Vie locale - Ils ont relevé le défi du zéro déchet

Depuis quatre mois, Eve-Anne Durieux et sa famille ont relevé le défi de vivre presque intégralement en zéro déchet. Une initiative écologique et économique, qui a révolutionné leur quotidien. Décryptage.

Sensibilisée à la cause environnementale, Eve-Anne Durieux, 38 ans, a décidé de changer ses «mauvaises» habitudes il y a quelques mois, en se lançant dans l’aventure zéro déchet.

Une expérimentation en douceur. Dans son vaste jardin, Eve-Anne et son mari Xavier ont d’abord planté un potager, puis créé une serre, afin de récolter des légumes tout au long de l’année. Trois poules ont également rejoint la famille. «On achète plus du tout de légumes, et on a des œufs à profusion.»

Un investissement conséquent, concède la gallaisienne, mais rapidement rentabilisé: «Je dirais qu’en l’espace d’une année, on a récupéré tout ce qu’on avait investi», précise-t-elle. Mais c’est il y a seulement quelques mois, lors de ses pérégrinations sur les réseaux sociaux, que la gallaisienne a décidé d’aller plus loin. «Je me suis intéressée à la pratique du zéro déchet sur Facebook. J’ai suivi la chronique de du «zéro déchet family». J’ai eu le déclic». En novembre, la famille est prête à adopter son nouveau mode de vie.

Consommer autrement

Exit les produits préemballés issus des grandes surfaces, le zéro déchet se veut en vrac et sans plastique. «Il faut prendre l’habitude de récupérer ses contenants. Et avoir le réflexe de les préparer quand on va faire ses courses». Chaque samedi, Eve-Anne se déplace avec son carton de tupperwares et ses bocaux en verre pour aller se réapprovisionner. En privilégiant les circuits courts.
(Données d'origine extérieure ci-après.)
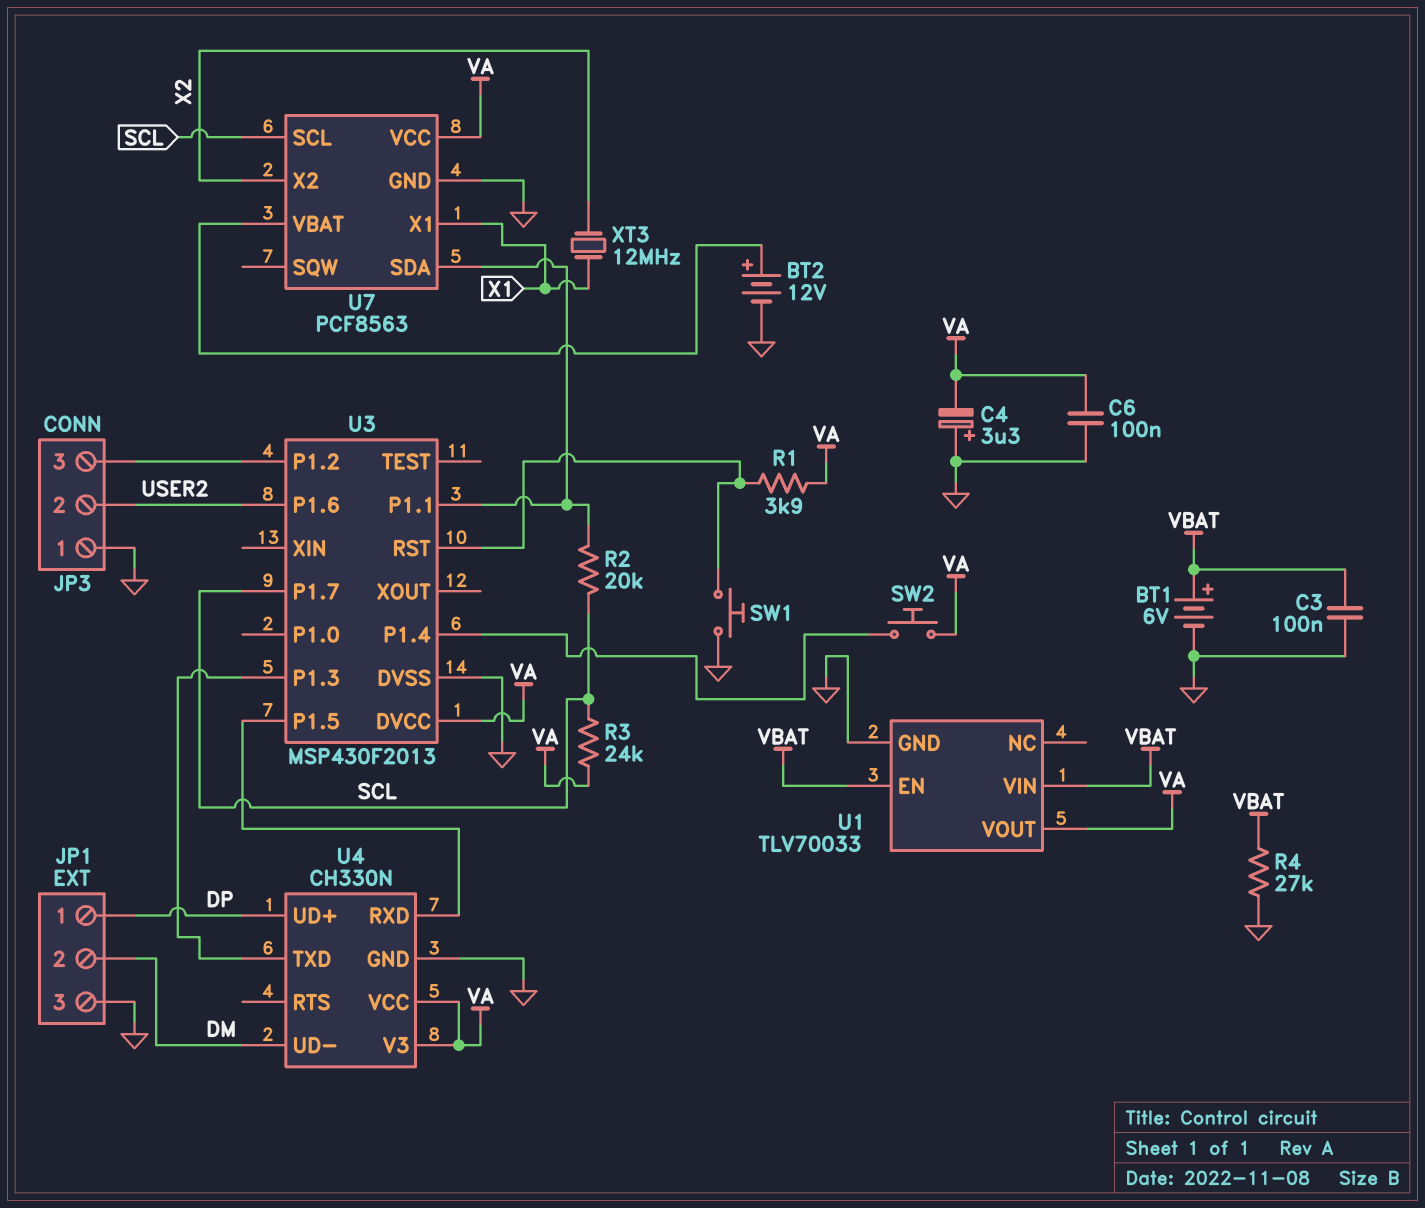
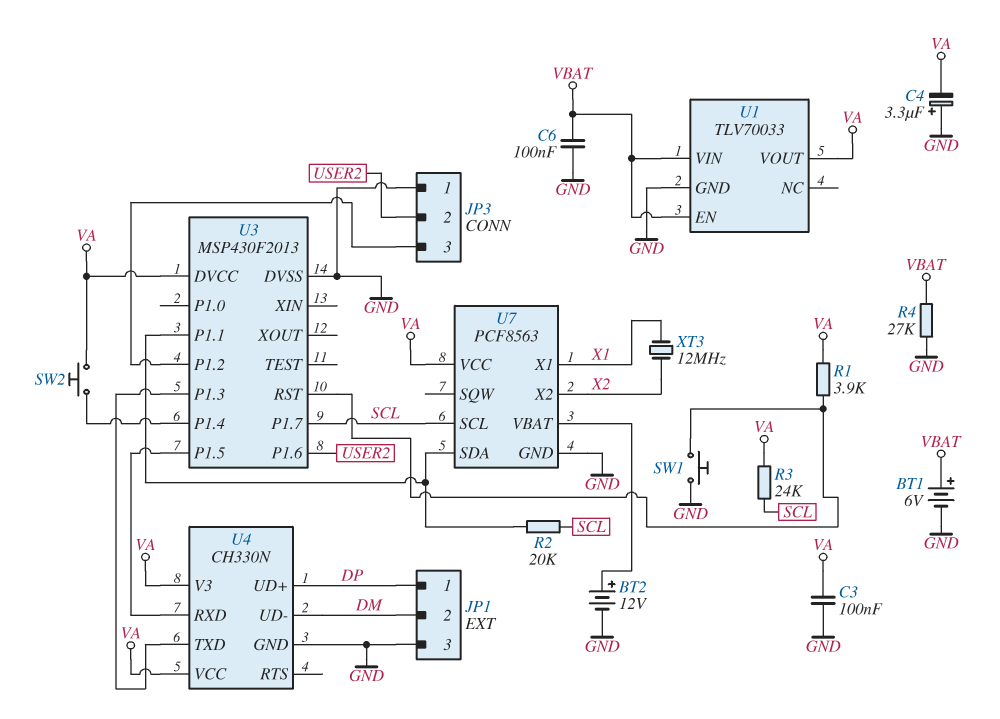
C3: 100nF (GND, VBAT) -> 100nF (GND, VA)
C6: 100nF (GND, VA) -> 100nF (GND, VBAT)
Le mieux étant encore de les réaliser soi-même: «Je fais ma lessive, mon dentifrice et mes nettoyants ménagers toute seule. En ce moment je suis en train d’essayer une recette de produit vaisselle», s’enthousiasme-t-elle. Des petits gestes sains, devenus automatiques: «Je ne me force jamais. C’est naturel pour moi.» Seul petit bémol: l’achat du prêt à porter. Le marché n’est pas encore parvenu à trouver une alternative zéro déchet. «La seconde main c’est bien. Mais quand on cherche quelque chose de spécifique on est parfois obligé d’avoir recours aux magasins, ou encore à Internet, qui nous envoie des colis plastifiés…»

Des résultats probants

Quelques mois seulement auront suffi à se rendre compte des avantages du zéro déchet. De fait, le couple a considérablement réduit la fréquence de ses allers-retours à la poubelle. «On le voit clairement. On est à trois sacs par mois. Et encore, ça devrait diminuer avec le temps, puisque pour l’instant on finit encore le reste des produits emballés achetés», souligne Eve-Anne. Mieux encore, cette nouvelle consommation responsable a permis à la famille d’économiser une coquette somme: «On n’a pas spécialement moins consommé. On est sorti autant. Pourtant, ce mois-ci par exemple, on a constaté qu’il nous restait 500 euros en plus, par rapport à d’habitude, remarque-t-elle. Il y a forcément une partie qui est liée au zéro déchet

Moins cher et plus respectueux de l’environnement, le zéro déchet a prouvé toute l’étendue de ses vertus. À condition de bien vouloir bouleverser ses habitudes.